What do you mean by “theoretically”?
There was a very good paper earlier this year from a researcher named Andrew Bean that tested several LLMs and found they performed very well at identifying medical conditions alone, but did much worse in conversation with real people.
What that shows is that user interaction matters a lot. The way people interact with the model, the clarity of their questions, matters. Those psychological phenomena we talked about are present in ways that are really hard to mitigate.
What kinds of health questions are safe to ask an LLM, and what kinds aren’t?
I would divide it into a stoplight system. Red: never safe. Yellow: sometimes safe. Green: almost always safe.
In the green light are general questions about health, where the quality of the information is not particularly context-dependent.
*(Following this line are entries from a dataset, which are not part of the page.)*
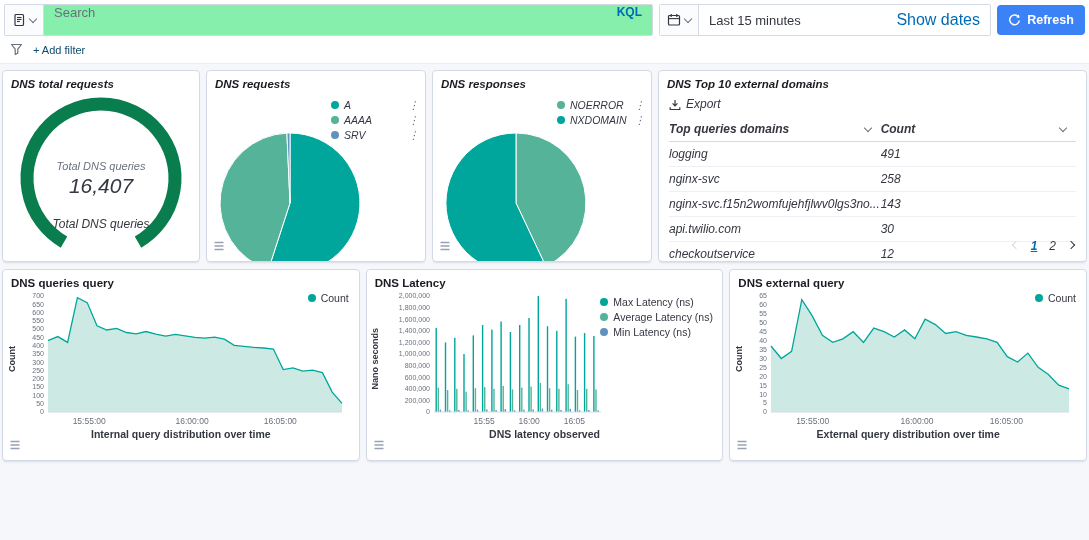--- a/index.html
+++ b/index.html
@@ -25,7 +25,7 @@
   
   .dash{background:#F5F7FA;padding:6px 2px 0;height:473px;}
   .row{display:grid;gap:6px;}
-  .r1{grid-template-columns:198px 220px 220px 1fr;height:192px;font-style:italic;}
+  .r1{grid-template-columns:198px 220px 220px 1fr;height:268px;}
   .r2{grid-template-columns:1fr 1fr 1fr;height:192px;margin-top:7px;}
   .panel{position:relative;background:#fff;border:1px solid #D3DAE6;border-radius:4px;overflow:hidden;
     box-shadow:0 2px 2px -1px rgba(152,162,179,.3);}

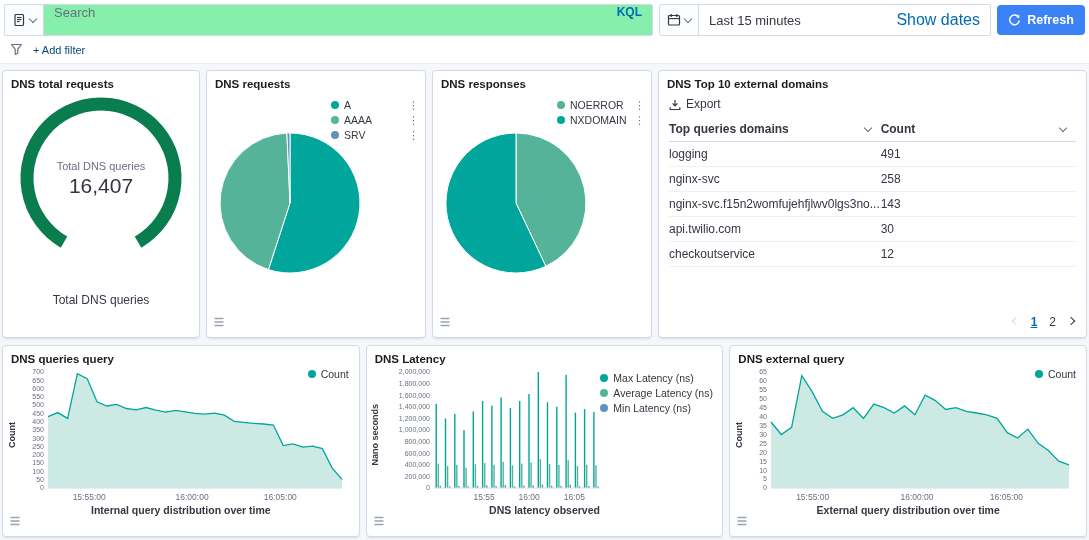--- a/index.html
+++ b/index.html
@@ -204,7 +204,7 @@
             <tr>
               <th>
                 <span class="thwrap">
-                    <span>Top queries domains</span>
+                    <span>Top external domains</span>
                     <span class="chev"></span>
                   </span>
               </th>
For example, “I have diabetes and my doctor has told me I need to eat a diabetic diet. Here are some things I like to eat. Can you help me build a diabetic meal plan?” Or “I’m trying to start a new exercise program, can you help?” Or “My doctor just prescribed me amlodipine. What are some common side effects?”
In the yellow light are questions where you want to involve a doctor in the loop. For example, prepping for your visits, understanding a visit after it happens, or understanding a test result that doesn’t entirely make sense to you.
Let’s say you just left your doctor’s visit and you’re a little bit confused about what’s going on. Log in to your patient portal, copy that note, take out your identifying information, plug it into an LLM, and then have a discussion.
With these kinds of questions, you really need to make sure you’re putting in enough health context to help LLM give you a good response. So you need to have some understanding of prompt engineering to get information that’s helpful for you.
In the red light — and I should stress that this might change in the future as technology develops — are things like asking an LLM how to manage a condition, if your doctor is prescribing the right medication, or why you were prescribed drug X over drug Y. These are highly contextual questions that the models aren’t trained for.
In short, the best way people can use it right now is not as a replacement for medical advice but as a way to help prepare or increase your understanding before or after visits.
Are there privacy concerns when it comes to sharing health information with AI?
It’s not inherently riskier to share data with an AI firm than with a search engine. That said, the major companies — OpenAI, Anthropic, Microsoft — are now developing health functions specifically so that people can put in their medical information directly, and that’s quite new.
Additionally, studies have shown people do share more information with an LLM than they would with a search engine. So from a technology perspective, it’s no different, but in practice it is a much bigger security concern.